Wang Hsiao-Chi, Torres Keila E, Xia Roger, Malogolowkin Marcio, Hsu Ssu-Wei, Chen Ching-Hsien, Shih Tsung-Chieh
Department of Research and Development, Kibio Inc; Houston, Texas, USA.
Department of Surgical Oncology, The University of Texas MD Anderson Cancer Center; Houston, Texas, USA.
Res Sq. 2024 Oct 16:rs.3.rs-5263500. doi: 10.21203/rs.3.rs-5263500/v1.
Neurofibromatosis type 1 (NF1) is a common inherited neurological disorder that can lead to the development of malignant peripheral nerve sheath tumors (MPNSTs), a highly aggressive form of sarcoma. Current treatment options for MPNSTs are limited, with poor prognosis and high recurrence rates. This study aims to explore the potential of targeting the Galectin-1 (Gal-1) and Ras interaction as a novel therapeutic strategy for MPNSTs.
Molecular docking simulations were conducted to identify specific residues involved in the Gal-1 and H-Ras(G12V) interaction. LLS30, a compound designed to target the Ras binding pocket on Gal-1, was developed and tested. The efficacy of LLS30 was evaluated through in vitro assays, including cell viability, apoptosis, and co-immunoprecipitation studies, as well as in vivo assays using orthotopic MPNST xenograft and experimental lung metastasis models. Transcriptome sequencing was performed to analyze the impact of LLS30 on gene expression and signaling pathways.
Molecular docking revealed key residues involved in the Gal-1/Ras interaction, and LLS30 was shown to bind to these residues, disrupting the interaction.

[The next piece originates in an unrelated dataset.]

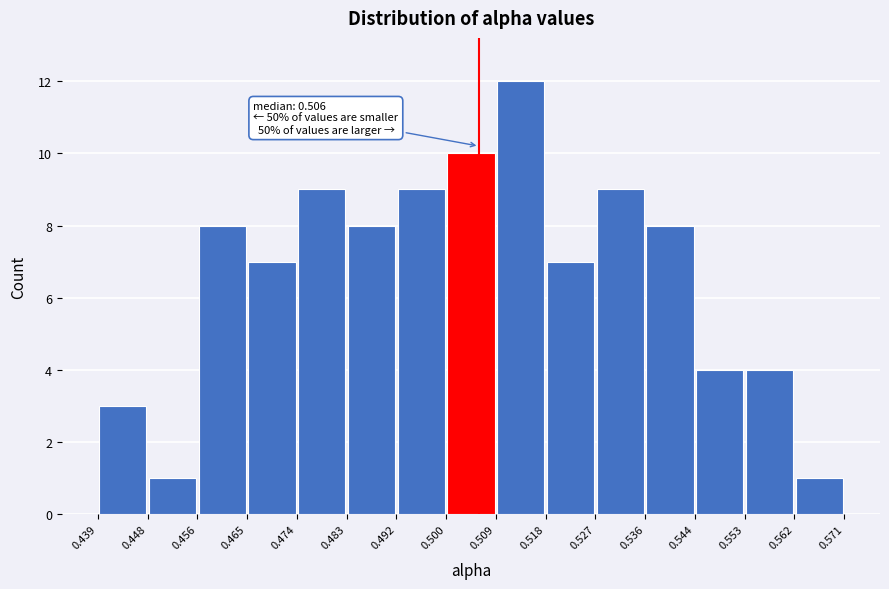

Over which range of the x-axis is the bar tallest?

0.509 to 0.518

LLS30 treatment resulted in Ras delocalization from the plasma membrane and suppression of the Ras/Erk signaling pathway. , LLS30 significantly reduced MPNST cell proliferation and induced apoptosis. , LLS30 demonstrated potent anti-tumor activity, reducing tumor burden and metastasis while improving survival in animal models. Transcriptome analysis showed that LLS30 downregulates critical pathways, including KRAS signaling and epithelial-mesenchymal transition (EMT).
Interference with the Gal-1/Ras interaction could lead to suppression of the Ras signaling pathway. LLS30 effectively disrupts the Gal-1/Ras interaction, resulting in significant anti-tumor and anti-metastatic effects in MPNST models. These findings indicated that targeting Gal-1 with LLS30 offers a promising therapeutic approach for treating MPNSTs and may also be applicable to other malignancies where Gal-1 and Ras are key oncogenic drivers.
1型神经纤维瘤病(NF1)是一种常见的遗传性神经系统疾病,可导致恶性外周神经鞘瘤(MPNSTs)的发生,这是一种侵袭性很强的肉瘤形式。目前MPNSTs的治疗选择有限,预后较差且复发率高。本研究旨在探索靶向半乳糖凝集素-1(Gal-1)与Ras相互作用作为MPNSTs新型治疗策略的潜力。
进行分子对接模拟以确定参与Gal-1与H-Ras(G12V)相互作用的特定残基。开发并测试了LLS30,一种设计用于靶向Gal-1上Ras结合口袋的化合物。通过体外试验评估LLS30的疗效,包括细胞活力、凋亡和免疫共沉淀研究,以及使用原位MPNST异种移植和实验性肺转移模型的体内试验。进行转录组测序以分析LLS30对基因表达和信号通路的影响。
分子对接揭示了参与Gal-1/Ras相互作用的关键残基,并且显示LLS30与这些残基结合,破坏了相互作用。LLS30处理导致Ras从质膜上脱离并抑制Ras/Erk信号通路。此外,LLS30显著降低了MPNST细胞增殖并诱导凋亡。而且,LLS30表现出强大的抗肿瘤活性,在动物模型中减轻了肿瘤负担和转移,同时提高了生存率。转录组分析表明LLS30下调了关键通路,包括KRAS信号通路和上皮-间质转化(EMT)。
干扰Gal-1/Ras相互作用可导致Ras信号通路的抑制。LLS30有效地破坏了Gal-1/Ras相互作用,在MPNST模型中产生了显著的抗肿瘤和抗转移作用。这些发现表明用LLS30靶向Gal-1为治疗MPNSTs提供了一种有前景的治疗方法,并且可能也适用于Gal-1和Ras是关键致癌驱动因素的其他恶性肿瘤。